After the PA preprocessing and DR process by t-SNE, PCA, KPCA and LLE, the FDA algorithm was finally used to illustrate the performance for variety classification of maize seeds. Table 1 summarises the detailed results based on these models. were chosen based on the minimum root-mean-square error of cross validation.

For models using seed embryo-side data, the accuracies of the PCA+FDA, KPCA+FDA, LLE+FDA and t-SNE+FDA models were nearly 50%, while the accuracies increased to 62.5~87.5% by employing PA. For models using non-embryo-side data, all of the accuracies surpassed 60%. Interestingly, the eight models using the non-embryo-side data were more accurate than the embryo side.

For models without PA, the test accuracies were only 35~71.25%. In contrast, the models with PA showed better results with an accuracy of 62.5~97.5%. The significant effect of PA may be due to the fact that it is an agglomerate effect, which has been shown to be useful for classification in different fields [25,26]. Without PA preprocessing, KPCA showed similar classification accuracy to t-SNE, especially for the embryo-side data, but the accuracy was worse than that of t-SNE with PA preprocessing. This result was consistent with previous reports [18], which showed the instability and the importance of kernel function selection in KPCA. As a kernel-based algorithm, different choices had great influence on the performance of KPCA, and it was hard to give a stable and robust classification result.
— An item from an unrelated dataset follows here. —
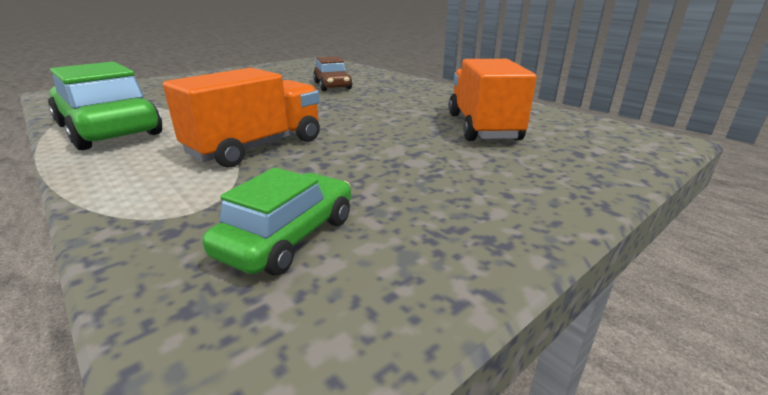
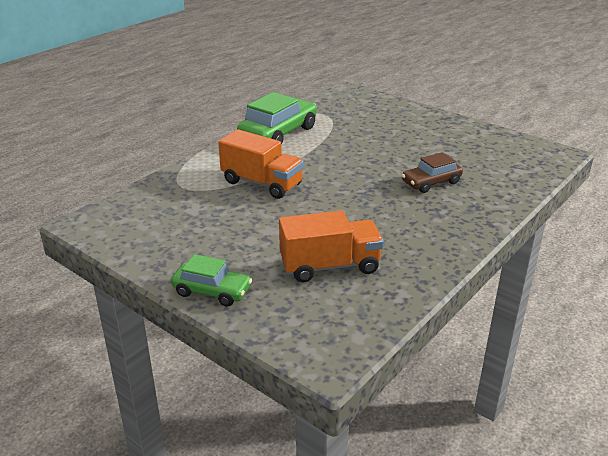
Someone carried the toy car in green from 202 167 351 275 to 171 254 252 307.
LLE also exhibited poor performance; although the algorithm focused on the local structure of the data, it was difficult to reflect the differences between the distant samples, and the data will congest after the DR process [19]. However, the data in low-dimensional space of t-SNE were regarded as a t-distribution, and the distance between different clusters was enlarged, which was a huge advantage compared with LLE and other manifold learning methods [20,21,22,23].

Obviously, the accuracy of the t-SNE model was higher than that of other models, and the t-SNE model with PA preprocessing exhibited the best result among all methods, with an accuracy of 97.5% using the non-embryo-side data. The best accuracy of other models only reached 85%. In general, except for the KPCA+FDA model, the t-SNE model performed better than other models using each sides’ data with or without PA preprocessing.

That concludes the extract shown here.